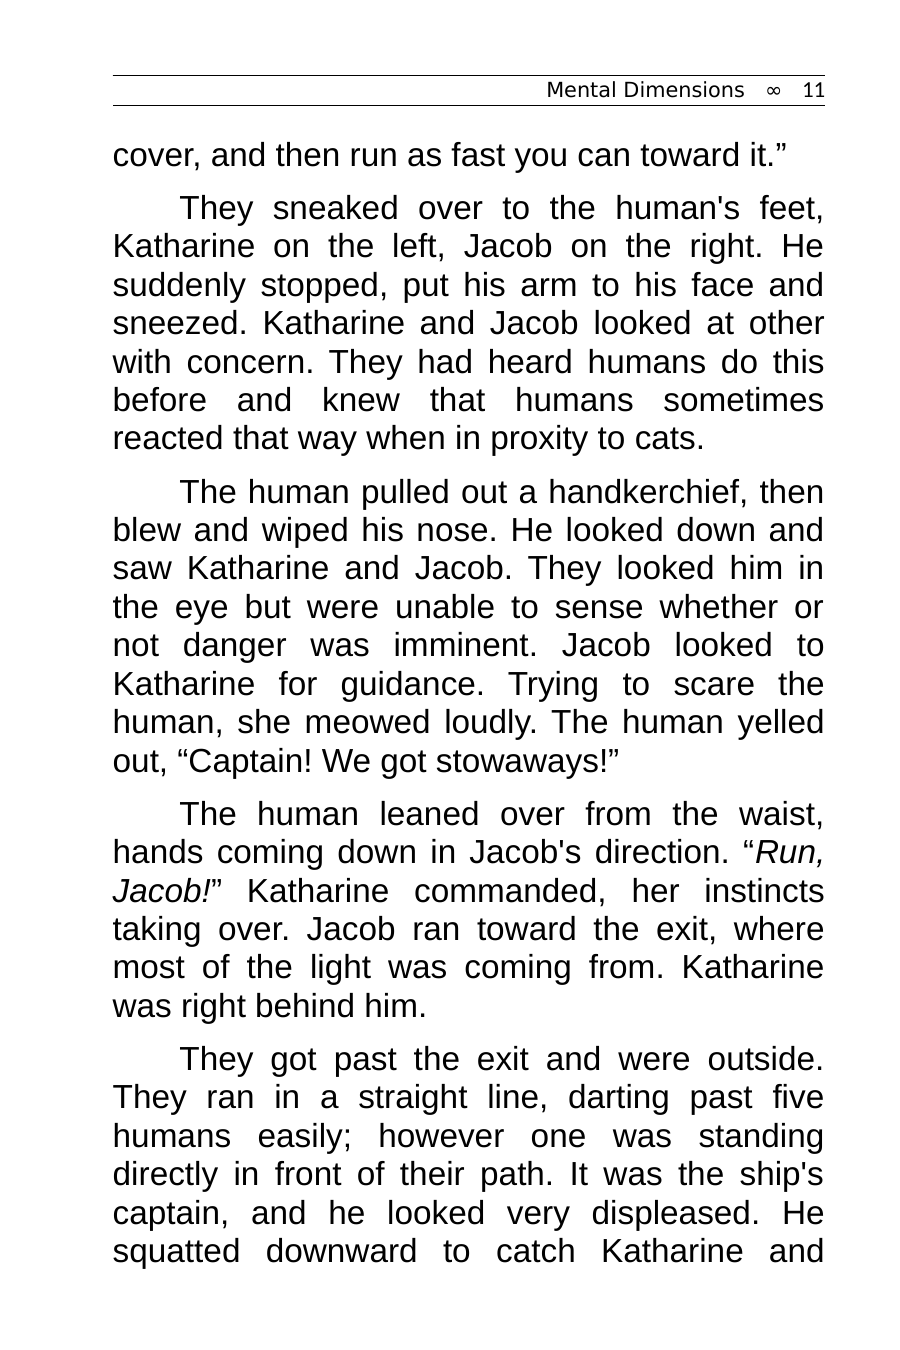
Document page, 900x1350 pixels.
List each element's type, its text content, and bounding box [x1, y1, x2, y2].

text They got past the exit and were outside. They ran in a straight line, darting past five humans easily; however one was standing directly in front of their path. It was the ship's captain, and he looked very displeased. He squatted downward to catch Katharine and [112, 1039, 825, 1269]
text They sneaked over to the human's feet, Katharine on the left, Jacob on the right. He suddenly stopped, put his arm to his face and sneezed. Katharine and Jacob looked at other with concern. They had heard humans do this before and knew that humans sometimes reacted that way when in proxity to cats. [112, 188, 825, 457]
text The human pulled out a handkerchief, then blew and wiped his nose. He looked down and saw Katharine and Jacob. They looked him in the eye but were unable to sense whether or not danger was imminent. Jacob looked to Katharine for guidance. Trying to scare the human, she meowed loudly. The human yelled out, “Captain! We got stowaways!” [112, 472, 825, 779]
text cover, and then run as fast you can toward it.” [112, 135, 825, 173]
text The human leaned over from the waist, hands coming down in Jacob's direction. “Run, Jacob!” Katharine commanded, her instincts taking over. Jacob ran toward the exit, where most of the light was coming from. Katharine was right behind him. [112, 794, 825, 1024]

=== What needs to be done ===
Reproduce everything from the start of the listing down to the line containing "List each element's", including that line, and leave the picture out of your answer.

=== Written answer ===
Document page, 900x1350 pixels.
List each element's type, its text content, and bounding box [x1, y1, x2, y2].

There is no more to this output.